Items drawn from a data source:

/---

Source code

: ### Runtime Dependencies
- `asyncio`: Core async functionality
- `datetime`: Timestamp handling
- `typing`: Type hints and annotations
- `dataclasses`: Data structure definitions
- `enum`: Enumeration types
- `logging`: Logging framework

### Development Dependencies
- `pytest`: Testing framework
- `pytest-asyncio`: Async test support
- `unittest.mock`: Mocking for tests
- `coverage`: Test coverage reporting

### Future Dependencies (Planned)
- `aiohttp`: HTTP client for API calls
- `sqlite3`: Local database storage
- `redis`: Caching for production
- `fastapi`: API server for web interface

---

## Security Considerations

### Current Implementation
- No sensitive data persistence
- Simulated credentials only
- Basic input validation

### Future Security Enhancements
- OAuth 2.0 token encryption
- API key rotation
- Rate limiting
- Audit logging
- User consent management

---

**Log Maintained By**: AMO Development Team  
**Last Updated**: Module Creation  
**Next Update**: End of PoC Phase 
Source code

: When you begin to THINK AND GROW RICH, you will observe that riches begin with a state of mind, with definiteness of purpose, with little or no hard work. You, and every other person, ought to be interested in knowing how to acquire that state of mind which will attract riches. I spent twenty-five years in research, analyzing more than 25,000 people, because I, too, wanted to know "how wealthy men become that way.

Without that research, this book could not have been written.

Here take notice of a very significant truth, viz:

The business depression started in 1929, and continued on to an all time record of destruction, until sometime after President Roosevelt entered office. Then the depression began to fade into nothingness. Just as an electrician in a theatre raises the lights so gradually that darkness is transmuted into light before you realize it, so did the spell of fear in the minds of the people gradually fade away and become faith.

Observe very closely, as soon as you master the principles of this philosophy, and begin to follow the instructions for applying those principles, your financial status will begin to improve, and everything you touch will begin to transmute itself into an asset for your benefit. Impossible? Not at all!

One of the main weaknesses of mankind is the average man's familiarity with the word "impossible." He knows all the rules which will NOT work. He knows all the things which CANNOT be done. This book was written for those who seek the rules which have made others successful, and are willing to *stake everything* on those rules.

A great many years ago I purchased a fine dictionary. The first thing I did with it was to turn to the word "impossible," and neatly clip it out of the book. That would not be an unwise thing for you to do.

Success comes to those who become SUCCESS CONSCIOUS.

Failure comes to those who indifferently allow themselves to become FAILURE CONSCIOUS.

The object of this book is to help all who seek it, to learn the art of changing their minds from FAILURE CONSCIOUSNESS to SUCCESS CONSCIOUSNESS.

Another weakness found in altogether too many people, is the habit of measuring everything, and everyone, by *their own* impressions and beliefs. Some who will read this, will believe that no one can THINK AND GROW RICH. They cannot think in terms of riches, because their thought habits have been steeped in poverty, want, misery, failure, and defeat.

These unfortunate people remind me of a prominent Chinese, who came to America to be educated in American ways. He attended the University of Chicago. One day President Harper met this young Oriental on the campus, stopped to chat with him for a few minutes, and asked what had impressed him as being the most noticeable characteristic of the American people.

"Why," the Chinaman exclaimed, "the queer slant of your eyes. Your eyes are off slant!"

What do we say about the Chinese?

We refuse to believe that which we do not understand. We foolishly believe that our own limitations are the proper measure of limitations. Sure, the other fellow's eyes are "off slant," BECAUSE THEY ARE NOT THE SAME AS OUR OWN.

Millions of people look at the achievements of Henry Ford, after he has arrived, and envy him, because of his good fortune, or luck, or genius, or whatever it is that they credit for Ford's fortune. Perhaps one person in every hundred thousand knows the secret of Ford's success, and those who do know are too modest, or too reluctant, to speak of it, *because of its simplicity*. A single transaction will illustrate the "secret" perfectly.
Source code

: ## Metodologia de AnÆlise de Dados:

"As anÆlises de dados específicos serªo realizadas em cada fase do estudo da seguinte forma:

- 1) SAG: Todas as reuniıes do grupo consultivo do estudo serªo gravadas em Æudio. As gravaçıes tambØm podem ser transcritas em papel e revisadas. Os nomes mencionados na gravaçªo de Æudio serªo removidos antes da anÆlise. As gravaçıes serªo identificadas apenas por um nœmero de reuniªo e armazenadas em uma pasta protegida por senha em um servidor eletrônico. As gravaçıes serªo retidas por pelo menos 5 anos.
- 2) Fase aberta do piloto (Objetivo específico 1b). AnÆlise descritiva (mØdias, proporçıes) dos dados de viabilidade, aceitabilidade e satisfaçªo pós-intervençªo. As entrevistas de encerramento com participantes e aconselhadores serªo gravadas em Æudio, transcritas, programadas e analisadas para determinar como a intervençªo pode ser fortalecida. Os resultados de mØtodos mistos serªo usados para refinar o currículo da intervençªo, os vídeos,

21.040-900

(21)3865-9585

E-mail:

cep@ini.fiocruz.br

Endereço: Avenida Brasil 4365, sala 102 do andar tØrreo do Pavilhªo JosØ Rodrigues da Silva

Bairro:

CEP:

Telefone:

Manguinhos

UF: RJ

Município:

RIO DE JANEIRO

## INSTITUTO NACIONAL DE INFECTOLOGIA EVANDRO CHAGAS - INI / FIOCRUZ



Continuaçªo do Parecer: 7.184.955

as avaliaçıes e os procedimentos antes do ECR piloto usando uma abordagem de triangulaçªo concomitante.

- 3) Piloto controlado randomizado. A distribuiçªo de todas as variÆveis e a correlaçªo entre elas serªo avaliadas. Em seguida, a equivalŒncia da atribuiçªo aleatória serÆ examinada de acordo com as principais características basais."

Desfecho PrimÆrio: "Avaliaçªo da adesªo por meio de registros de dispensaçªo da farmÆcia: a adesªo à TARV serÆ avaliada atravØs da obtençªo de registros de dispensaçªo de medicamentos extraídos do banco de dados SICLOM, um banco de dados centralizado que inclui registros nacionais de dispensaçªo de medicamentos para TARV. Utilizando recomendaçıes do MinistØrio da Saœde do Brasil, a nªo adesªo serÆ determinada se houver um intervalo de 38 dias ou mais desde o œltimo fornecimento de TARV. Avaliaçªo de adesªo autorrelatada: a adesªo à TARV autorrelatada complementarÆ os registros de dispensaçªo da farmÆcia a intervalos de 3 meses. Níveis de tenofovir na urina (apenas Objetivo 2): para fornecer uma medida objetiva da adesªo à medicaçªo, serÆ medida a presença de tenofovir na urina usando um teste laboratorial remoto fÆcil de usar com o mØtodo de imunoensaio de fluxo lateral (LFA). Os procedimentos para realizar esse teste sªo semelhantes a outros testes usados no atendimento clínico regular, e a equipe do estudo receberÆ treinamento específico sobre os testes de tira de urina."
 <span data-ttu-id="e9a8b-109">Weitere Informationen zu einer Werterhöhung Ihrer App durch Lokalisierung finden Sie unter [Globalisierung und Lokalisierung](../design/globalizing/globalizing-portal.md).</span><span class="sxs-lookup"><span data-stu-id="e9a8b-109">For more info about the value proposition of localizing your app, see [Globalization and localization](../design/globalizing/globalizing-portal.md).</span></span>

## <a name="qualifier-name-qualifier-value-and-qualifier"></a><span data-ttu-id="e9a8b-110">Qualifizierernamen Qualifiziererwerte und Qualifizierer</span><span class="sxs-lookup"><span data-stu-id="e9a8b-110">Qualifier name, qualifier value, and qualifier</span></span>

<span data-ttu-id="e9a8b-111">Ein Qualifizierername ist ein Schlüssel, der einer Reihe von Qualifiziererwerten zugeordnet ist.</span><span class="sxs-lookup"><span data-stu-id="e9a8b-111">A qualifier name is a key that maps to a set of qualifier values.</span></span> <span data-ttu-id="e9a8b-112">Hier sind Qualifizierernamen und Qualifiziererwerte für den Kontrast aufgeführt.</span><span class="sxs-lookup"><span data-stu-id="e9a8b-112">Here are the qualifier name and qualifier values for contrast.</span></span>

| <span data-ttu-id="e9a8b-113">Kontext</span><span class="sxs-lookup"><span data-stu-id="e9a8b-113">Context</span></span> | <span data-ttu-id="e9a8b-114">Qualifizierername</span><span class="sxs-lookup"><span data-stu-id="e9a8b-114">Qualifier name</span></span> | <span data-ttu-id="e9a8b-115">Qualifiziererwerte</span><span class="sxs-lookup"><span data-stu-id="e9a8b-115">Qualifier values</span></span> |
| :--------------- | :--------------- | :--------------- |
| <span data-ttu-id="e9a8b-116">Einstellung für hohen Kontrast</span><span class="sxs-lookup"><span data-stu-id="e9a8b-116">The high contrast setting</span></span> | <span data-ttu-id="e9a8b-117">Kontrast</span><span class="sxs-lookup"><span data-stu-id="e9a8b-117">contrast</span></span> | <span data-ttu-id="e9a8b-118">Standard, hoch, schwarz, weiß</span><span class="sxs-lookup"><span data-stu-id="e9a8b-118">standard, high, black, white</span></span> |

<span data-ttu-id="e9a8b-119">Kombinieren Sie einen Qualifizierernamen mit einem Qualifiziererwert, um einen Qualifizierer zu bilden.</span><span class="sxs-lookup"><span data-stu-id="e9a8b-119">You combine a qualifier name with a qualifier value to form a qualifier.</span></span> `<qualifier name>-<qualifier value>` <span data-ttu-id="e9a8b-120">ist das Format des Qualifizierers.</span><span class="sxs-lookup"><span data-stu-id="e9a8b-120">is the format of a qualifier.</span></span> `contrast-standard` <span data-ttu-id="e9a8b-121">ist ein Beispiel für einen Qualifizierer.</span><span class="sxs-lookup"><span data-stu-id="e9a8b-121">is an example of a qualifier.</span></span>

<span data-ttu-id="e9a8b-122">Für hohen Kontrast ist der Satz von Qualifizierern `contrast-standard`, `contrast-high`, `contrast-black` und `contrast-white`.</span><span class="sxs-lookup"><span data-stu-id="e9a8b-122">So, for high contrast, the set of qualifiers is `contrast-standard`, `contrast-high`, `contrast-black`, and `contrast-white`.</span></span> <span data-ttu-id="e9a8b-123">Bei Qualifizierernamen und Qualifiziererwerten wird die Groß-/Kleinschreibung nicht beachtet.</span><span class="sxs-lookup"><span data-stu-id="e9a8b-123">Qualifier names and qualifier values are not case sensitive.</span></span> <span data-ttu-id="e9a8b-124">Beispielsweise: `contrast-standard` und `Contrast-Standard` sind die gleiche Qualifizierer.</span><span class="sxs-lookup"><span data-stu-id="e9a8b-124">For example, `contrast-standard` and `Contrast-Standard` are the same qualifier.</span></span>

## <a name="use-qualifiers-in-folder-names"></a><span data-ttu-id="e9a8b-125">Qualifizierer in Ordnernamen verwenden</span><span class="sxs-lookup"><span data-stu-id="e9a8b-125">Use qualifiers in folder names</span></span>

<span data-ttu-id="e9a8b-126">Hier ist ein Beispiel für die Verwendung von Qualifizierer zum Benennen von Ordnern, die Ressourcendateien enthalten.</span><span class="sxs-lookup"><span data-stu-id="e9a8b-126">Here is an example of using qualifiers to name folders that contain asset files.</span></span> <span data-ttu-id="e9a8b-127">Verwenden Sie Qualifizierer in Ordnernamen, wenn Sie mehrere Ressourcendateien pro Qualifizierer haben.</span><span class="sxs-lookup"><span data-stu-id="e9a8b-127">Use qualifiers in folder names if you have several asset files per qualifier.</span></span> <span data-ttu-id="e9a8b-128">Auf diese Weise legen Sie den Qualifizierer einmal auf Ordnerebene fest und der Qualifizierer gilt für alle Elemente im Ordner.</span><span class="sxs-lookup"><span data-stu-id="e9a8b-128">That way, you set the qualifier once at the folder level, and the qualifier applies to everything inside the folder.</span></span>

\---

• **Activity**
Please copy out the part of the records that opens with the line containing "Here take notice" and closes with the line containing "The object of", including both of those lines.

• **Exercise output**
Here take notice of a very significant truth, viz:

The business depression started in 1929, and continued on to an all time record of destruction, until sometime after President Roosevelt entered office. Then the depression began to fade into nothingness. Just as an electrician in a theatre raises the lights so gradually that darkness is transmuted into light before you realize it, so did the spell of fear in the minds of the people gradually fade away and become faith.

Observe very closely, as soon as you master the principles of this philosophy, and begin to follow the instructions for applying those principles, your financial status will begin to improve, and everything you touch will begin to transmute itself into an asset for your benefit. Impossible? Not at all!

One of the main weaknesses of mankind is the average man's familiarity with the word "impossible." He knows all the rules which will NOT work. He knows all the things which CANNOT be done. This book was written for those who seek the rules which have made others successful, and are willing to *stake everything* on those rules.

A great many years ago I purchased a fine dictionary. The first thing I did with it was to turn to the word "impossible," and neatly clip it out of the book. That would not be an unwise thing for you to do.

Success comes to those who become SUCCESS CONSCIOUS.

Failure comes to those who indifferently allow themselves to become FAILURE CONSCIOUS.

The object of this book is to help all who seek it, to learn the art of changing their minds from FAILURE CONSCIOUSNESS to SUCCESS CONSCIOUSNESS.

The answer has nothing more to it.